Stored data:
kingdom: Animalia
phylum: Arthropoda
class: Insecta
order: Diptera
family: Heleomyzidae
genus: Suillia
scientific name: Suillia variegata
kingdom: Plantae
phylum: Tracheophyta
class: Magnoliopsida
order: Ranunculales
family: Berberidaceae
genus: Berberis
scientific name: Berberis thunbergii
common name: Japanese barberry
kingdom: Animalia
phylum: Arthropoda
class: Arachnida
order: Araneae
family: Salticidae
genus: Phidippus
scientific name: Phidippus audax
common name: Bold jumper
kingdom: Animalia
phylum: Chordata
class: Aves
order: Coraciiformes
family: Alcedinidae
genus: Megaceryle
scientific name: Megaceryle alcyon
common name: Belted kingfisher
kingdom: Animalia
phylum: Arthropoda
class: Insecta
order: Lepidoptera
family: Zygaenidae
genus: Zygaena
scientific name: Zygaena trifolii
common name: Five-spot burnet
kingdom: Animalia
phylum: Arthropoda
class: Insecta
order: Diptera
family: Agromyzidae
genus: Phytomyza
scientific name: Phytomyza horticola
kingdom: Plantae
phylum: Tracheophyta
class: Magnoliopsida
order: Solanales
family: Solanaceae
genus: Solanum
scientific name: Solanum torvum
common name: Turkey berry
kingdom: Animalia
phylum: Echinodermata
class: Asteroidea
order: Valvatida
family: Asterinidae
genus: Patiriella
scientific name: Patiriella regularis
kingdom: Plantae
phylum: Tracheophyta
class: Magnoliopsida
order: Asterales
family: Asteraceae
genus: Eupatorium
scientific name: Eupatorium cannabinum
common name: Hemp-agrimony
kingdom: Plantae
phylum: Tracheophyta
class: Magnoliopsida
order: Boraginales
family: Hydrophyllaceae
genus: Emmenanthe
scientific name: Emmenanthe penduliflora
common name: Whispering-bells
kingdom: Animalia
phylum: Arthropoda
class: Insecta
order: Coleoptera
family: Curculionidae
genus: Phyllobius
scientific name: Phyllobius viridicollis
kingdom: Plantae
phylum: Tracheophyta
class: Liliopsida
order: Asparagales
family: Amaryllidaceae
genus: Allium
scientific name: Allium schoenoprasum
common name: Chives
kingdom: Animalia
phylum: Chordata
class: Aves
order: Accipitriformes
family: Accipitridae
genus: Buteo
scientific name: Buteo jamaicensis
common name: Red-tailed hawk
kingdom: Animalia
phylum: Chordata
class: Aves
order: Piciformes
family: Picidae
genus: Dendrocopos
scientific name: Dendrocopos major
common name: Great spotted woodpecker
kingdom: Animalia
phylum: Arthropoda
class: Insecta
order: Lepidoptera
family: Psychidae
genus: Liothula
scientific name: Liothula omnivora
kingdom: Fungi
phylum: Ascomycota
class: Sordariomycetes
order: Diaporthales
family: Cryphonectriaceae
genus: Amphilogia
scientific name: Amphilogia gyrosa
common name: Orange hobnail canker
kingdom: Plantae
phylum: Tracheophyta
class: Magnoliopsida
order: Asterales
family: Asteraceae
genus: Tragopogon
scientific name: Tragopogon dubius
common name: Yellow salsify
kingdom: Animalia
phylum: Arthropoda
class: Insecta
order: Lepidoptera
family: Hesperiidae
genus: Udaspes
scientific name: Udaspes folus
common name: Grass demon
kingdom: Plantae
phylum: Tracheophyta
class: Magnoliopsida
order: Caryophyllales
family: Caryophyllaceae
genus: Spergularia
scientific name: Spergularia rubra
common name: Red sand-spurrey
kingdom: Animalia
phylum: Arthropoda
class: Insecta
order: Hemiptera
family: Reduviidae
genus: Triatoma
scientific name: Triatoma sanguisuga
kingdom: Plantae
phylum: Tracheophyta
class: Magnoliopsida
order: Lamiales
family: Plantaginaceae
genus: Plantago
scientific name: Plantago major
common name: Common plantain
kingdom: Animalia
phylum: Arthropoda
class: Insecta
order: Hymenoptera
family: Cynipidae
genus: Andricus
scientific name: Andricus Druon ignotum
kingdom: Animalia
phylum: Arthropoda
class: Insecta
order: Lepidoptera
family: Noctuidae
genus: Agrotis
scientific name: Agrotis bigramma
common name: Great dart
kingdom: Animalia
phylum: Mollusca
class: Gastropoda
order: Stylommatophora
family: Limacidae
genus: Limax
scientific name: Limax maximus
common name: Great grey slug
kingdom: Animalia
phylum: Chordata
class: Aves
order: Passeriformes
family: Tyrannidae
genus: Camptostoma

### WHAT THIS TASK INVOLVES
Rewrite the full listing above as a two-column CSV with the headers input and output, one row for each input and its output. Put each value in a single quoted field and replace line breaks with spaces.

### WRITTEN ANSWER
input,output
"kingdom:","Animalia"
"phylum:","Arthropoda"
"class:","Insecta"
"order:","Diptera"
"family:","Heleomyzidae"
"genus:","Suillia"
"scientific name:","Suillia variegata"
"kingdom:","Plantae"
"phylum:","Tracheophyta"
"class:","Magnoliopsida"
"order:","Ranunculales"
"family:","Berberidaceae"
"genus:","Berberis"
"scientific name:","Berberis thunbergii"
"common name:","Japanese barberry"
"kingdom:","Animalia"
"phylum:","Arthropoda"
"class:","Arachnida"
"order:","Araneae"
"family:","Salticidae"
"genus:","Phidippus"
"scientific name:","Phidippus audax"
"common name:","Bold jumper"
"kingdom:","Animalia"
"phylum:","Chordata"
"class:","Aves"
"order:","Coraciiformes"
"family:","Alcedinidae"
"genus:","Megaceryle"
"scientific name:","Megaceryle alcyon"
"common name:","Belted kingfisher"
"kingdom:","Animalia"
"phylum:","Arthropoda"
"class:","Insecta"
"order:","Lepidoptera"
"family:","Zygaenidae"
"genus:","Zygaena"
"scientific name:","Zygaena trifolii"
"common name:","Five-spot burnet"
"kingdom:","Animalia"
"phylum:","Arthropoda"
"class:","Insecta"
"order:","Diptera"
"family:","Agromyzidae"
"genus:","Phytomyza"
"scientific name:","Phytomyza horticola"
"kingdom:","Plantae"
"phylum:","Tracheophyta"
"class:","Magnoliopsida"
"order:","Solanales"
"family:","Solanaceae"
"genus:","Solanum"
"scientific name:","Solanum torvum"
"common name:","Turkey berry"
"kingdom:","Animalia"
"phylum:","Echinodermata"
"class:","Asteroidea"
"order:","Valvatida"
"family:","Asterinidae"
"genus:","Patiriella"
"scientific name:","Patiriella regularis"
"kingdom:","Plantae"
"phylum:","Tracheophyta"
"class:","Magnoliopsida"
"order:","Asterales"
"family:","Asteraceae"
"genus:","Eupatorium"
"scientific name:","Eupatorium cannabinum"
"common name:","Hemp-agrimony"
"kingdom:","Plantae"
"phylum:","Tracheophyta"
"class:","Magnoliopsida"
"order:","Boraginales"
"family:","Hydrophyllaceae"
"genus:","Emmenanthe"
"scientific name:","Emmenanthe penduliflora"
"common name:","Whispering-bells"
"kingdom:","Animalia"
"phylum:","Arthropoda"
"class:","Insecta"
"order:","Coleoptera"
"family:","Curculionidae"
"genus:","Phyllobius"
"scientific name:","Phyllobius viridicollis"
"kingdom:","Plantae"
"phylum:","Tracheophyta"
"class:","Liliopsida"
"order:","Asparagales"
"family:","Amaryllidaceae"
"genus:","Allium"
"scientific name:","Allium schoenoprasum"
"common name:","Chives"
"kingdom:","Animalia"
"phylum:","Chordata"
"class:","Aves"
"order:","Accipitriformes"
"family:","Accipitridae"
"genus:","Buteo"
"scientific name:","Buteo jamaicensis"
"common name:","Red-tailed hawk"
"kingdom:","Animalia"
"phylum:","Chordata"
"class:","Aves"
"order:","Piciformes"
"family:","Picidae"
"genus:","Dendrocopos"
"scientific name:","Dendrocopos major"
"common name:","Great spotted woodpecker"
"kingdom:","Animalia"
"phylum:","Arthropoda"
"class:","Insecta"
"order:","Lepidoptera"
"family:","Psychidae"
"genus:","Liothula"
"scientific name:","Liothula omnivora"
"kingdom:","Fungi"
"phylum:","Ascomycota"
"class:","Sordariomycetes"
"order:","Diaporthales"
"family:","Cryphonectriaceae"
"genus:","Amphilogia"
"scientific name:","Amphilogia gyrosa"
"common name:","Orange hobnail canker"
"kingdom:","Plantae"
"phylum:","Tracheophyta"
"class:","Magnoliopsida"
"order:","Asterales"
"family:","Asteraceae"
"genus:","Tragopogon"
"scientific name:","Tragopogon dubius"
"common name:","Yellow salsify"
"kingdom:","Animalia"
"phylum:","Arthropoda"
"class:","Insecta"
"order:","Lepidoptera"
"family:","Hesperiidae"
"genus:","Udaspes"
"scientific name:","Udaspes folus"
"common name:","Grass demon"
"kingdom:","Plantae"
"phylum:","Tracheophyta"
"class:","Magnoliopsida"
"order:","Caryophyllales"
"family:","Caryophyllaceae"
"genus:","Spergularia"
"scientific name:","Spergularia rubra"
"common name:","Red sand-spurrey"
"kingdom:","Animalia"
"phylum:","Arthropoda"
"class:","Insecta"
"order:","Hemiptera"
"family:","Reduviidae"
"genus:","Triatoma"
"scientific name:","Triatoma sanguisuga"
"kingdom:","Plantae"
"phylum:","Tracheophyta"
"class:","Magnoliopsida"
"order:","Lamiales"
"family:","Plantaginaceae"
"genus:","Plantago"
"scientific name:","Plantago major"
"common name:","Common plantain"
"kingdom:","Animalia"
"phylum:","Arthropoda"
"class:","Insecta"
"order:","Hymenoptera"
"family:","Cynipidae"
"genus:","Andricus"
"scientific name:","Andricus Druon ignotum"
"kingdom:","Animalia"
"phylum:","Arthropoda"
"class:","Insecta"
"order:","Lepidoptera"
"family:","Noctuidae"
"genus:","Agrotis"
"scientific name:","Agrotis bigramma"
"common name:","Great dart"
"kingdom:","Animalia"
"phylum:","Mollusca"
"class:","Gastropoda"
"order:","Stylommatophora"
"family:","Limacidae"
"genus:","Limax"
"scientific name:","Limax maximus"
"common name:","Great grey slug"
"kingdom:","Animalia"
"phylum:","Chordata"
"class:","Aves"
"order:","Passeriformes"
"family:","Tyrannidae"
"genus:","Camptostoma"